When you place all the facts side by side, a devastating through-line emerges:

  • The government abused thousands of children and adults.
  • It agreed to pay $4 billion to settle the damage.
  • It cut the only unit designed to stop real-world sexual exploitation.
  • It left an entire trafficking corridor with one detective.
  • It spends millions annually on a registry that does not protect the children who are actually at risk.
  • And it sells the public a narrative of safety that collapses under the lightest scrutiny.

Why?

Because protecting real children is expensive. Because confronting systemic failures is politically dangerous. Because fixing foster care is overwhelming. Because dismantling trafficking networks takes years, coordination, and public accountability.

But maintaining a registry is simple. It’s symbolic. It’s visible. It’s easy to explain in a campaign ad. It requires no institutional reform or introspection. And it directs public fear toward people who are politically safe to target.

The registry exists not because it prevents harm, but because it absorbs blame.

Every red dot is an invitation to ignore what’s happening on Figueroa Street. Every compliance check is a distraction from the county’s own abuse scandals. Every restriction placed on a low-risk adult is a substitute for confronting the systems where real harm occurs.

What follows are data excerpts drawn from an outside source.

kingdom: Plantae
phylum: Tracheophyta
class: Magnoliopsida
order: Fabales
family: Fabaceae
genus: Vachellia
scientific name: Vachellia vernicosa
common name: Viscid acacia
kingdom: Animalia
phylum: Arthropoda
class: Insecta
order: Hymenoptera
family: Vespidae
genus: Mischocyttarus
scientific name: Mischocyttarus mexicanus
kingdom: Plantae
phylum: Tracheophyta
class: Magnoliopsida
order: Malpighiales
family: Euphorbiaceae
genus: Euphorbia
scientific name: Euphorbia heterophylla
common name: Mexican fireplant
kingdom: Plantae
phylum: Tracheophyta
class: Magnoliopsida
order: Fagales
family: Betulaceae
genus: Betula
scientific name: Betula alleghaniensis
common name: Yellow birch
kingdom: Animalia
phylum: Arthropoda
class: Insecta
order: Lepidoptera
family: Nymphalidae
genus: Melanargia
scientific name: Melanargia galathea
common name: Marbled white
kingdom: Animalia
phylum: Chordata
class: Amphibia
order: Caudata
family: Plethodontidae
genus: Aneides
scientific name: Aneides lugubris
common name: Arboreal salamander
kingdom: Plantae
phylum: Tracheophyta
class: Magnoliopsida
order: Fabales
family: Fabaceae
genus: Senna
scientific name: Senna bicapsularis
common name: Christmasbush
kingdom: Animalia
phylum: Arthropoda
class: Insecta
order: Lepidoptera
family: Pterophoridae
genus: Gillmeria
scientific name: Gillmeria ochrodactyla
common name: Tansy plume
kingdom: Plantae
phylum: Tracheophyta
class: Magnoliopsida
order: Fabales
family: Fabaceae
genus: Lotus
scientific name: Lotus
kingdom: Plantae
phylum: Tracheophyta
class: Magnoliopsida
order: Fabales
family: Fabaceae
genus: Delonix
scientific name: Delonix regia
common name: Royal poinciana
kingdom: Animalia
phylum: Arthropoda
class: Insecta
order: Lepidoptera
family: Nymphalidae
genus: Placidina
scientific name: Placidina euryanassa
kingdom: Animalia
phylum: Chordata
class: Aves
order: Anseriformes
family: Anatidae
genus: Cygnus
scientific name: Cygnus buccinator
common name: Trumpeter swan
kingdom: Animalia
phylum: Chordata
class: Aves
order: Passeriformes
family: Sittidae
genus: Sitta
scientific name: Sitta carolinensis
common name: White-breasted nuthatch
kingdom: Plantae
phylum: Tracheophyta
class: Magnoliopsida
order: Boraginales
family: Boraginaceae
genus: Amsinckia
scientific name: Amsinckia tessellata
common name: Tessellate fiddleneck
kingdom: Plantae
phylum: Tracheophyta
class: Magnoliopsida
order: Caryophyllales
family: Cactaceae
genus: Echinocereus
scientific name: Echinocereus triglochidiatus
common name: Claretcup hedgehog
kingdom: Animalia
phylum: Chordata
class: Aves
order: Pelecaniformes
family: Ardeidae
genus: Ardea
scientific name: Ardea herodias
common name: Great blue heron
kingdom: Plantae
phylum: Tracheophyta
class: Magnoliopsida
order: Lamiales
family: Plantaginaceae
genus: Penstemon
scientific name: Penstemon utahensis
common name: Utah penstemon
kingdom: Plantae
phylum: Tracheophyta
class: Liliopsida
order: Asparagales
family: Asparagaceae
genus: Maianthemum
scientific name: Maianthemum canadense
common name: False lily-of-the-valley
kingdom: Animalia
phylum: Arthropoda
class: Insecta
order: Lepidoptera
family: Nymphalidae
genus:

The red dots are not a safety tool.They are a shield for failed institutions.


IX. The Bow: What Los Angeles Doesn’t Want You to See

If you take nothing else from this exposé, it should be this:

Los Angeles is not simply failing to protect children. It is actively choosing symbolic safety over real protection.

A county that approved a $4 billion settlement because its own employees abused thousands of people now claims it cannot afford five more investigators to protect exploited minors on a two-mile stretch of asphalt.

A city that disbanded its anti-trafficking unit invests millions in tracking people unlikely to harm anyone, because those people are easy political targets and the victims on Figueroa are not.

A city that knows exactly where children are being harmed chooses not to act, because doing so would require replacing performance with responsibility.

The children on Figueroa Street are not hidden. They are not imaginary. They are not statistical abstractions.

They are visible to anyone who bothers to look.

And that is the most damning fact of all.

“The registry did not fail Los Angeles. Los Angeles failed its children — and used the registry to hide it.”